You could transfer your points from the Premier Card to the Prestige Card as well, so all the points could be redeemed at that price. Given the bonus categories, that’s potentially an incredible value. After all, you’d be getting a return of ~4.8% on travel and gas purchases on the Premier Card, for example.
So while they’re not miles you can use towards travel on American, they can help you book paid travel on American, which can earn you elite qualifying and redeemable miles, status, etc.
The Citi Prestige® Card does have a $450 annual fee, though has so many perks which help offset that fee, including a huge sign-up bonus, a $250 annual airline credit (with your first year’s annual fee you actually get two of those — that’s $500 of airline credits with your first year’s $450 annual fee), access to American Admirals Clubs, a fourth night free hotel benefit, the most comprehensive Priority Pass membership offered by any card, and a $100 Global Entry fee credit
Is the Chase Sapphire Preferred® Card a good alternative?
The Chase Sapphire Preferred Card is one of the all around best travel credit cards out there. It offers 2x points on dining and travel. On the surface those bonus categories aren’t quite as good as on the Citi ThankYou Premier, given that it offers 3x points on travel and on gas as well.
That being said, the points can be transferred to British Airways Executive Club, which is one of the most useful programs for shorthaul award travel on American. Furthermore, the points transfer ratio is 1:1, and I suspect it will stay that way, given that the relationship between British Airways and Chase is strong, since Chase issues the British Airways Visa Signature® Card.

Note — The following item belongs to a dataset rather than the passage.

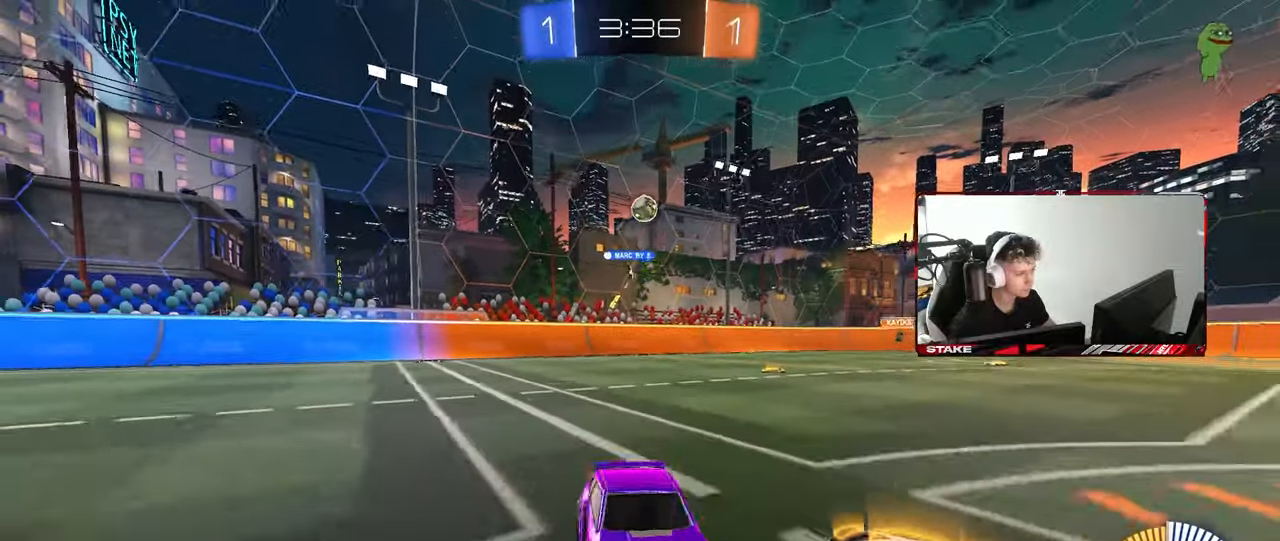
{"keys": [], "mouse": [], "mouse_move": "still", "events": [[67, "a", "up"], [217, "a", "down"], [217, "w", "up"], [267, "w", "down"], [400, "a", "up"], [450, "w", "up"]]}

If the goal is to earn British Airways Avios…
If the goal as an American flyer is to earn more British Airways Avios, is there a better alternative?
Specifically the Amex EveryDay® Preferred Credit Card accrues Membership Rewards points which can also be converted into British Airways Avios. Furthermore, for some kinds of spending profiles, the card offers an incredible return on spend:
- Earn 3x points at U.S. supermarkets on up to $6,000 per year in purchases (then 1x)
- Earn 2x points at U.S. gas stations
- Earn 1x points on other purchases
- Use your card 30 or more times on purchases in a billing period and get 50% more points on those purchases less returns and credits
So with 30 transactions per billing cycle, you’re earning a minimum of 1.5 Membership Rewards points per dollar spent, which is a pretty awesome rate of return.
There are two important things to note when it comes to converting Membership Rewards points into British Airways Avios:
- Historically, Membership Rewards sometimes has transfer ratios when converting points into Avios, though they’ve become rarer in the past (for what it’s worth, I don’t recall ever seeing such a transfer bonus from Chase Ultimate Rewards)
- As of October 1, 2015, the transfer ratio from Membership Rewards to British Airways will be devalued from the current 1,000:1,000 to 1,000:800; it remains to be seen what the overall impact is when you weigh that with the transfer bonuses
I think jlocke has the right general approach towards credit cards when it comes to being an American flyer living in Pittsburgh. To sum up my advice:
- If you get a ton of value out of shorthaul Avios awards on American (which is perfectly reasonable, given how expensive many shorthaul tickets are), either the Chase Sapphire Preferred® Card or the Amex EveryDay® Preferred Credit Card makes sense, depending on your spend profile
- Even if you are an American flyer, keep in mind there are plenty of other ways to redeem miles for travel that doesn’t include American — there are plenty of great non-US carriers out there that you can redeem miles on at an efficient rate, and that’s something which isn’t to be overlooked
Which card would you be using if you were in jlocke‘s shoes?